El italiano Fabio Mina pensó en las fuerzas que buscan doblegar a la humanidad al componer su cuarto álbum, Existence / Resistance. Su musa fue la lucha de los pueblos originarios por hacer sobrevivir sus culturas pese a la uniformización. Al llevar su instrumento —la flauta traversa— al límite y cruzarlo con las posibilidades de la manipulación sonora, su respiración y las voces de aquellos que lo inspiraron, Mina urde un tapiz en el que los sonidos se confunden y complementan. Su triunfo yace en que el mensaje se trasluzca entre la técnica en lugar de manifestarse a través de ella.
Cuando aún estaba digiriendo —no pun intended— The Master Of Fire me crucé con otro material interesante. Después de los comentarios sobre su intervención en el programa de Ernesto Tenembaum, el dueño del restaurant Anchoita (y de aviones y barcos) Enrique Piñeyro publicó un video para explicar su idea de cocción perfecta. Veinticinco minutos en agua con sal, tres o cuatro en sartén, horno hasta que poniéndole un termómetro verifiques que en su interior tenga 55° —ni más ni menos— de temperatura, breve sellado a la parrilla y cinco a diez minutos más de reposo. Todo eso por un bife.
Hay magia —sí, esa es la palabra— en el proceso de entender e incorporar al cuerpo y la mente el funcionamiento de las cosas. Esto aplica a un cuadro, una salsa o al motor de un auto. Por eso es fundamental respetar los escalones que van abriendo el acceso al saber como lo que son: el camino a un mundo nuevo y deslumbrante. El tecnofeudalismo nos seduce con su eficiencia y productividad, a la que envuelve en un modelo escalable de mejora continua. Pero esa repetición utilitaria prescinde de la singularidad de una experiencia irrepetible e imperfecta.

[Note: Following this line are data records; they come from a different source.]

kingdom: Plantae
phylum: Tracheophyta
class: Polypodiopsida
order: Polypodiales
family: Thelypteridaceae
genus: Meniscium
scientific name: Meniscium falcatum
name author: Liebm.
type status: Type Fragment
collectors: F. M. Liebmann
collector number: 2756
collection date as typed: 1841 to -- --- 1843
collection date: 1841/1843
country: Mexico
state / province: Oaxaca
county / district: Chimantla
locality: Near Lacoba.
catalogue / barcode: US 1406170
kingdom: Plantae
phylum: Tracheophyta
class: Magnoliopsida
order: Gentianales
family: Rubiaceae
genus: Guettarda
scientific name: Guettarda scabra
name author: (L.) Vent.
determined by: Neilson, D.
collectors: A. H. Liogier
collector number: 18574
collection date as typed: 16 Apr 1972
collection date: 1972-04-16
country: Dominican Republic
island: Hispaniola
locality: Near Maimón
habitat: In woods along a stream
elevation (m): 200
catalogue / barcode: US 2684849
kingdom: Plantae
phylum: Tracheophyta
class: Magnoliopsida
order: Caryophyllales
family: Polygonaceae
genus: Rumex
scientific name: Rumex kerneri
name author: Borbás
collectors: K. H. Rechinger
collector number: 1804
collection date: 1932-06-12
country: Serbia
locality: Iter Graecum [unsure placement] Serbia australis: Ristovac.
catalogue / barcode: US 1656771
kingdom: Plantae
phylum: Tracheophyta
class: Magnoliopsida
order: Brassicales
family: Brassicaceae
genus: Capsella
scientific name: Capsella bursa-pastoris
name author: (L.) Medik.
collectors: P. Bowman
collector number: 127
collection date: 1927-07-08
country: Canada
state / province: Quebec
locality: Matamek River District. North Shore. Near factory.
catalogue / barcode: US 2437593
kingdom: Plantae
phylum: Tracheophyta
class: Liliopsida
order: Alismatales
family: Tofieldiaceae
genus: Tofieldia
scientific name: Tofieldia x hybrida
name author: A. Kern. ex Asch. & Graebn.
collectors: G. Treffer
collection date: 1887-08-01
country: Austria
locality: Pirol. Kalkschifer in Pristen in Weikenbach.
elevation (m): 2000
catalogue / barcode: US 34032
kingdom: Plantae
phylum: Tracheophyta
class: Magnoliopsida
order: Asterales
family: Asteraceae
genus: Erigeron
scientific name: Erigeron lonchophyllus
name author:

Una existencia desprovista de fallas o pérdidas de tiempo es mucho más terrorífica de lo que parece. La vida que proponen las plataformas de IA es excesiva en su provisión infinita. Nadie necesita un stock ilimitado de arte. Es preferible encontrar lo que nos gusta, aunque sea mediado por la propia tecnología. Para eso hace falta alimentar nuestro criterio, ejercicio que no tiene un fin pragmático y por ende se aleja de la lógica especulativa que rige estos desarrollos. Al fin y al cabo, como dijera otra frase mal citada, «errare humanum est». No es poco.
A juzgar por el tamaño, modo de limpieza y cocción veloz. Bienvenidas las correcciones.